Autour de moi, les servantes s’activent pour rassembler les affaires nécessaires à la coiffure, au maquillage et à l’habillage. À ma plus grande surprise, il semble qu’Aydan se soit occupé de ce dernier détail.
N'y tenant plus, je sors de la baignoire, enfile un peignoir de soie, et regagne mon lit sur lequel sont posées deux grandes boites. Je m’empare de la première, le cœur battant, et l'ouvre. Une tenue d’équitation, confortable et élégante, ainsi qu’une note se trouvent à l’intérieur.
Je t’attends pour une escapade à cheval. Fais vite ! ;) Son Altesse Royale ton futur époux
Je ne peux m’empêcher de lever les yeux au ciel, un sourire amusé aux lèvres. M’empressant de troquer mon peignoir pour la tenue, j’ouvre la seconde boite qui contient une paire de bottes cavalières assorties. Je les chausse tandis que Blaire s’attèle à ma coiffure : une tresse collée. Légère touche de maquillage pour parfaire le tout, et le tour est joué.
Prenant une petite inspiration, je remercie le groupe de servantes et quitte ma chambre sous leurs révérences respectueuses. Seule dans les couloirs, j’en profite pour faire de grandes enjambées, en sautillant, jusqu’à tomber sur la Reine Ludivine au coin de l’un des couloirs.
Une lueur étonnée traverse ses yeux :
— Quelle est cet accoutrement ? me questionne-t-elle.
— Un cadeau de la part d’Aydan.
— Une tenue d’équitation à la mode du Sud, pour être exact.

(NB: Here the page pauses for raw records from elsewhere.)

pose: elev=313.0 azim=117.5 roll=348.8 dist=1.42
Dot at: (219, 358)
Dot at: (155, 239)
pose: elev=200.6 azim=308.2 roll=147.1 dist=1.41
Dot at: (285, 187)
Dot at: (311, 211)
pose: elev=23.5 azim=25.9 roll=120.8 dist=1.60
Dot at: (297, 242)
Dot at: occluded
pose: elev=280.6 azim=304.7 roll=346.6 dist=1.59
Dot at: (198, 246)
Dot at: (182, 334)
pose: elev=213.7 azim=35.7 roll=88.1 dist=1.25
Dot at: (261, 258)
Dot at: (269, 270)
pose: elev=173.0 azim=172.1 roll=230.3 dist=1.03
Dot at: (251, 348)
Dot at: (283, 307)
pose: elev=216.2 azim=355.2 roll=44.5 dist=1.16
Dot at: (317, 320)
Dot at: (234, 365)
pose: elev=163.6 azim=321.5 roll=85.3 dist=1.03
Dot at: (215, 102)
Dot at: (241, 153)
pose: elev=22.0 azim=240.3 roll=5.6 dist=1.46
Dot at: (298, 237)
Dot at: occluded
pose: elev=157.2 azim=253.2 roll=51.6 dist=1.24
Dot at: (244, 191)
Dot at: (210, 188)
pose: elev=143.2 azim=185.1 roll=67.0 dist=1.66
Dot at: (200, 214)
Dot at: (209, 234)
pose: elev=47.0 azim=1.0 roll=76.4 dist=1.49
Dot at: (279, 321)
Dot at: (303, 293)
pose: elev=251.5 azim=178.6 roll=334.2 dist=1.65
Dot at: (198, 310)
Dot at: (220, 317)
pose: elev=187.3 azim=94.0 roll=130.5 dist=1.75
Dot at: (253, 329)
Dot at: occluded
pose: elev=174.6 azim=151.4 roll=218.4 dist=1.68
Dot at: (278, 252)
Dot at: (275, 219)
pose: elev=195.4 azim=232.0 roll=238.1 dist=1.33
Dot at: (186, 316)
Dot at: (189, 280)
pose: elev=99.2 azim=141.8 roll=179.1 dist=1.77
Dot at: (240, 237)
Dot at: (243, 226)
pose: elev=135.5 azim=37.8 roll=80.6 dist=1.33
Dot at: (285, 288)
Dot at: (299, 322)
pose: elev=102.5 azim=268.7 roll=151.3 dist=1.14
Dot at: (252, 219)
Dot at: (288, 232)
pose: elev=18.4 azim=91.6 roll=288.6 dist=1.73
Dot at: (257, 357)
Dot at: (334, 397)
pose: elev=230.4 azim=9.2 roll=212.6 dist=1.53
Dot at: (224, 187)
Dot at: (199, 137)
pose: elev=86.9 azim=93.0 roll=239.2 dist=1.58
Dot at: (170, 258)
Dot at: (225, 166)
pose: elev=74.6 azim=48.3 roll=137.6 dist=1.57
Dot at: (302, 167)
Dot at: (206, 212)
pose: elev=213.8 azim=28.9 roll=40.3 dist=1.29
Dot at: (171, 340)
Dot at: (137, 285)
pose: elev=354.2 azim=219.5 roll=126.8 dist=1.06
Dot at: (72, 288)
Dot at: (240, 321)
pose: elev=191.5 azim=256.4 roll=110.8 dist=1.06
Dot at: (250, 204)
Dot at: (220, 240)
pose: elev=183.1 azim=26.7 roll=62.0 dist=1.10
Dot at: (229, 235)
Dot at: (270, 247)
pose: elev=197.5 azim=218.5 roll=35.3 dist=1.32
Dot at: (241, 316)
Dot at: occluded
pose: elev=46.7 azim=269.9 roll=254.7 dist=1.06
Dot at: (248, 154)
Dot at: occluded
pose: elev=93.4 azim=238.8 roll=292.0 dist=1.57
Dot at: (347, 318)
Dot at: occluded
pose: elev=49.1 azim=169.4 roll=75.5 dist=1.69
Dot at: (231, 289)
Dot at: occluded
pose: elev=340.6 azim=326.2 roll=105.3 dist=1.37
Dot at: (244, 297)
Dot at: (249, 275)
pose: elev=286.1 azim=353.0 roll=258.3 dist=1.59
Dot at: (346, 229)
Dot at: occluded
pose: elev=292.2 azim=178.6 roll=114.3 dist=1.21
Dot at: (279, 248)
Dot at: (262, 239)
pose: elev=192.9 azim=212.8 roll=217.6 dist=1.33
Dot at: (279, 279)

Comme s’il avait entendu son prénom, mon fiancé en devenir surgit derrière moi. Consciente de la présence de sa mère, je m’incline en une révérence respectueuse. L’ombre d’un sourire au coin des lèvres, il s’approche de moi et attrape ma main dont il embrasse tendrement le dos. Un doux frisson me parcourt la colonne vertébrale au contact de ses lèvres.
— Princesse Amberly.
— Prince Aydan.
Je me redresse. Son regard capture instantanément le mien. Dans un geste doux, il entrelace nos doigts :
— Prête ?
— Oh que oui.
Il sourit de plus belle, les yeux pétillants. Nous prenons congés de sa mère, prêts à rejoindre les écuries.
— La Princesse Amberly est supposée suivre des cours avec sa sœur, nous réprimande-t-elle alors que nous atteignons les portes.
Mon cœur bondit dans ma poitrine à l’idée que cette échappée puisse disparaître tout aussi vite qu’elle est apparue. Captant mon œillade incertaine, Aydan hoche discrètement la tête, une expression entendue sur le visage, puis se tourne vers sa mère.
Le ton calme, mais impérieux de sa voix, me fait frémir :
— Ni fydd y nonsens hwn yn ei dofi. Bydd hi’n dysgu gydag amser.
Ces inepties ne la dompteront pas. Elle apprendra avec le temps.